BRONTEKST:
----------------
Home

Gerechtshof Arnhem, 09-11-2010, BO4249, P10/0250

Gerechtshof Arnhem, 09-11-2010, BO4249, P10/0250

Gegevens

Instantie
Gerechtshof Arnhem
Datum uitspraak
9 november 2010
Datum publicatie
17 november 2010
Annotator
ECLI
ECLI:NL:GHARN:2010:BO4249
Zaaknummer
P10/0250

Inhoudsindicatie

P10/0250 -Inhoudsindicatie

Het hof is van oordeel dat een verdere voortzetting van de ISD-maatregel niet zinvol is door een omstandigheid die buiten de macht van betrokkene ligt. Ten tijde van de oplegging van de ISD-maatregel was reeds bekend dat betrokkene ongewenst was verklaard. Ondanks dat in geval van een ongewenstverklaring vast beleid van justitie is om geen inhoudelijke invulling te geven aan de maatregel is de ISD opgelegd teneinde de maatschappij tegen betrokkene, die ondanks zijn ongewenstverklaring Nederland niet definitief verliet en strafbare feiten bleef plegen, te beschermen. Het hof is van oordeel dat de ISD-maatregel niet bedoeld is om problematiek op het gebied van het vreemdelingenrecht op te lossen, dan wel een bijdrage te leveren aan het uitzettingsbeleid. Daar komt bij dat teneinde het recidiverisico te beheersen/beperken begeleiding en een gecontroleerde en geleidelijke terugkeer van betrokkene in de samenleving van belang is. Dit is echter door de in 2002 uitgesproken ongewenstverklaring van betrokkene niet mogelijk. Hierdoor ontbreekt elk perspectief op een snelle invulling van de maatregel, terwijl dit niet aan betrokkene te wijten is.

Uitspraak

GERECHTSHOF ARNHEM

ISD P10/0250

Beslissing d.d. 9 november 2010

De kamer van het hof als bedoeld in artikel 67 van de Wet op de rechterlijke organisatie heeft te beslissen op het beroep van

[betrokkene],

geboren te [geboorteplaats] op [geboortedatum],

verblijvende in [naam inrichting].
----------------
[Items uit een dataset]
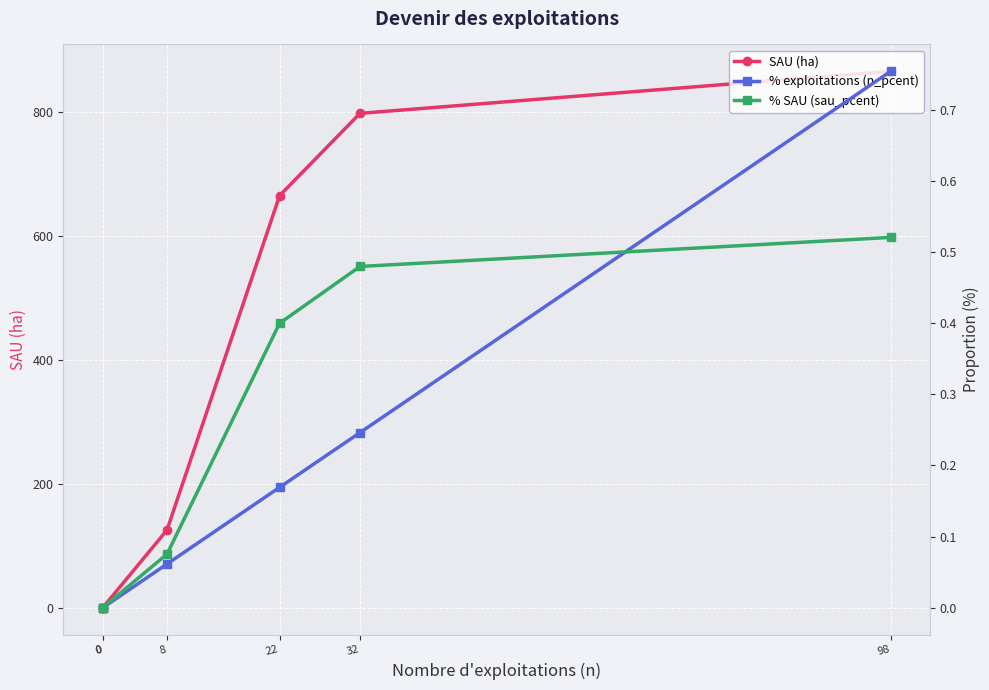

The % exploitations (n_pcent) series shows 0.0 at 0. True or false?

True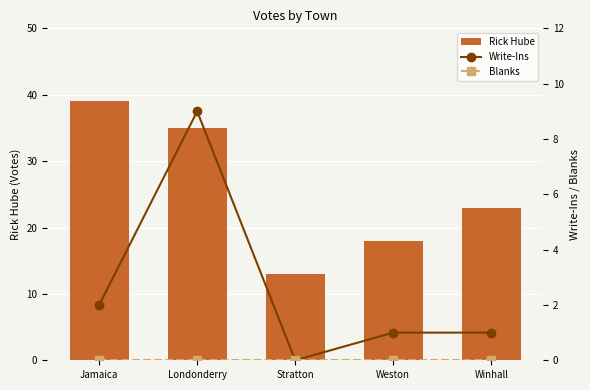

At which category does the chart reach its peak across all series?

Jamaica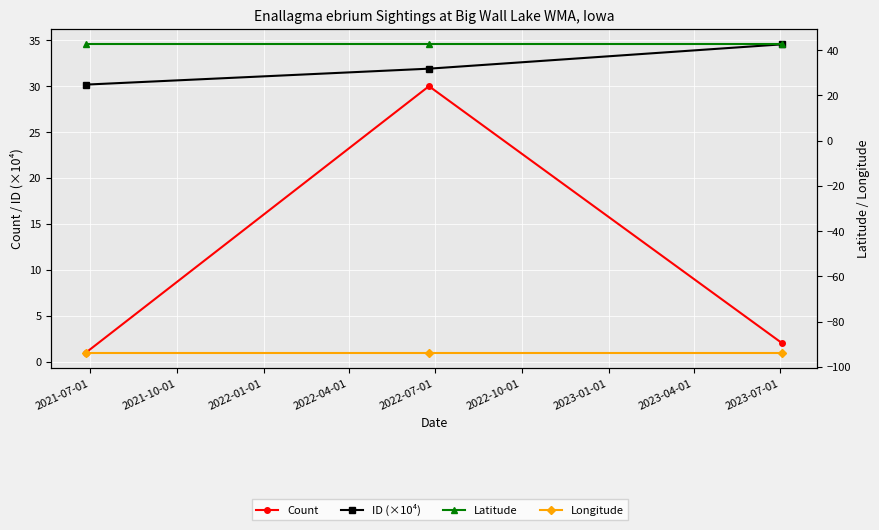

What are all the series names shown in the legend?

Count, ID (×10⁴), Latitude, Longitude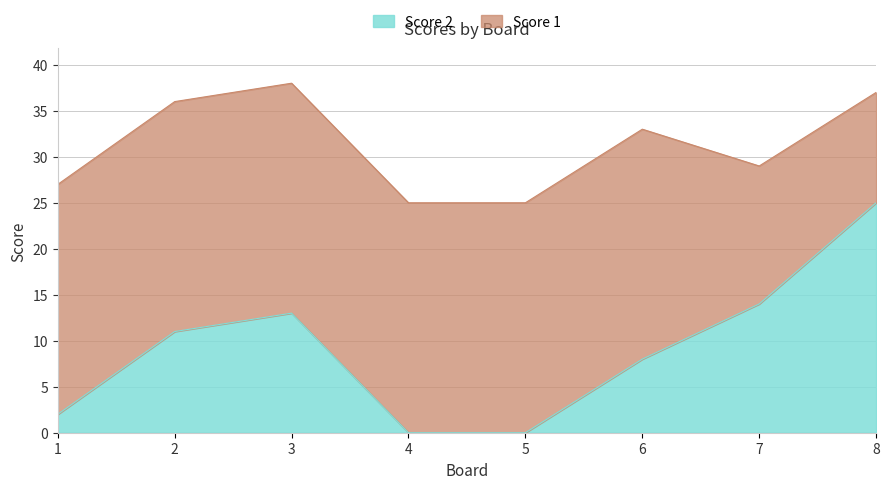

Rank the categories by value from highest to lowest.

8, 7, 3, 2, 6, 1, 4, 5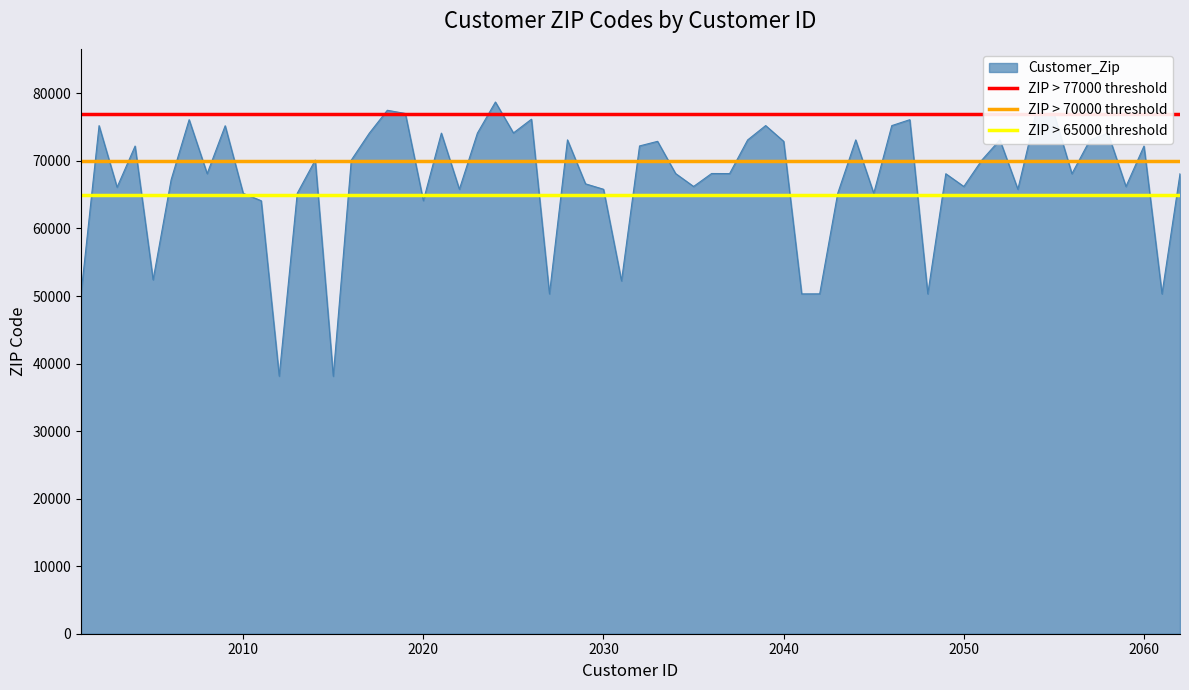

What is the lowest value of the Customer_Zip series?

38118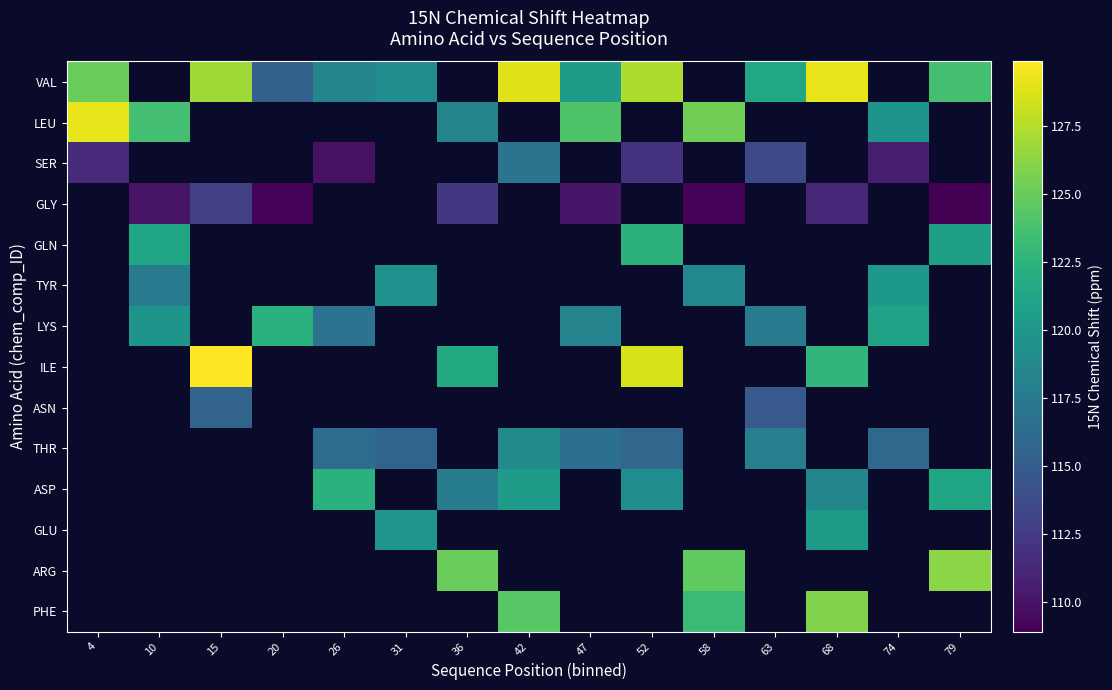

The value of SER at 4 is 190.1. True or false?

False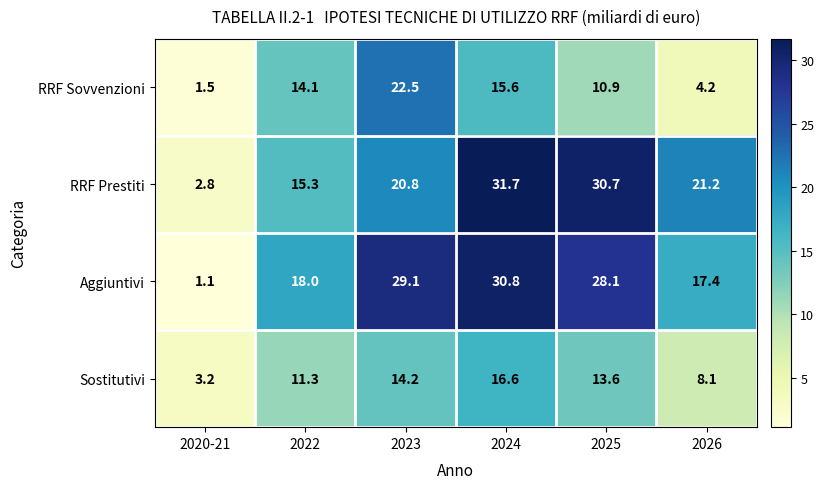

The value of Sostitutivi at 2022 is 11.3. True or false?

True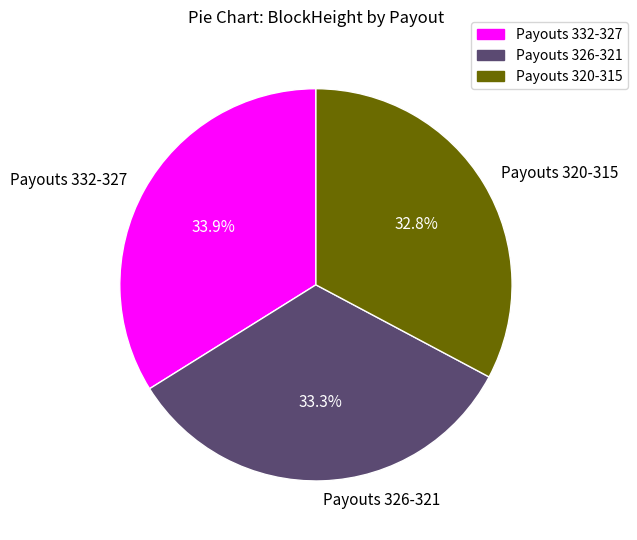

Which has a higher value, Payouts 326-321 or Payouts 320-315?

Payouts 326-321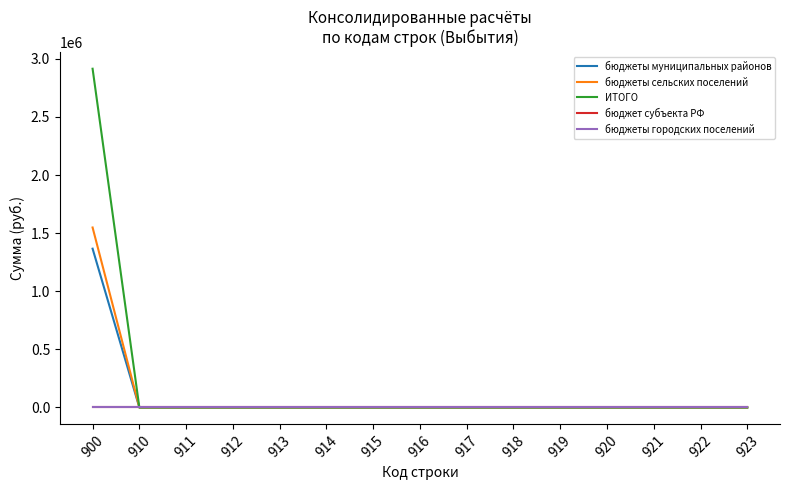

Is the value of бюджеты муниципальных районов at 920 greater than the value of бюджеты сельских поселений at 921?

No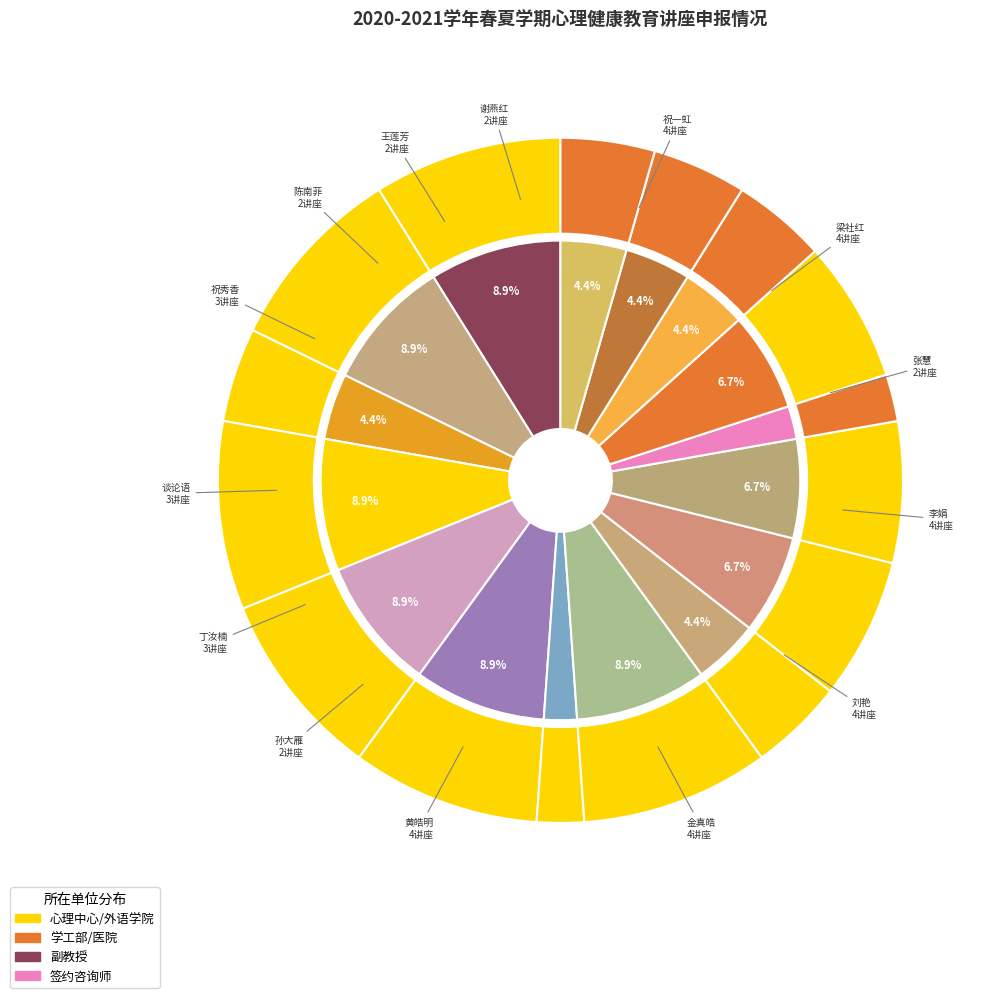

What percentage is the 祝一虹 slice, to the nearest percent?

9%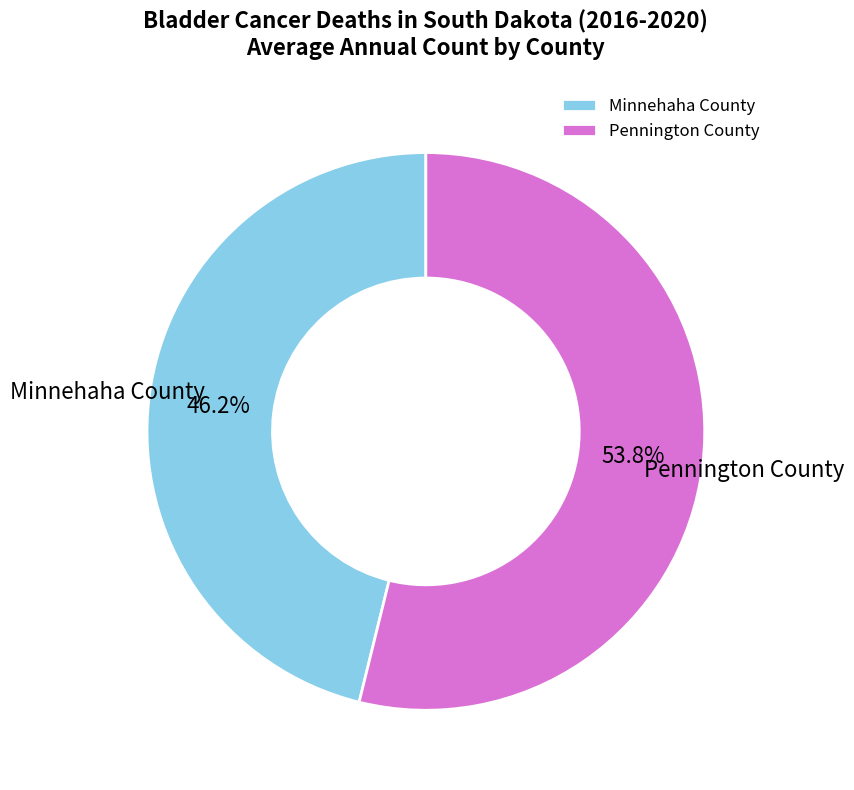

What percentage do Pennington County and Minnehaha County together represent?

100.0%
----------------
OPDRACHTEN:
**a.** Kloppen de volgende stellingen volgens de uitspraak over de ISD-maatregel? Beantwoord elke stelling met ja of nee en citeer letterlijk de woorden uit de uitspraak die de doorslag geven.
(i) De ongewenstverklaring van betrokkene werd in 2002 uitgesproken.
(ii) Volgens het hof is de ISD-maatregel bedoeld om bij te dragen aan het uitzettingsbeleid.
(iii) Toen de ISD-maatregel werd opgelegd, was al bekend dat betrokkene ongewenst was verklaard.
**b.** Neem uit de uitspraak over de ISD-maatregel woord voor woord het stuk over van "ISD P10/0250" tot en met "in [naam inrichting].".

ANTWOORDEN PER NUMMER:
**a.**
(i) Ja: "Dit is echter door de in 2002 uitgesproken ongewenstverklaring van betrokkene niet mogelijk."
(ii) Nee: "Het hof is van oordeel dat de ISD-maatregel niet bedoeld is om problematiek op het gebied van het vreemdelingenrecht op te lossen, dan wel een bijdrage te leveren aan het uitzettingsbeleid."
(iii) Ja: "Ten tijde van de oplegging van de ISD-maatregel was reeds bekend dat betrokkene ongewenst was verklaard."

**b.**
ISD P10/0250

Beslissing d.d. 9 november 2010

De kamer van het hof als bedoeld in artikel 67 van de Wet op de rechterlijke organisatie heeft te beslissen op het beroep van

[betrokkene],

geboren te [geboorteplaats] op [geboortedatum],

verblijvende in [naam inrichting].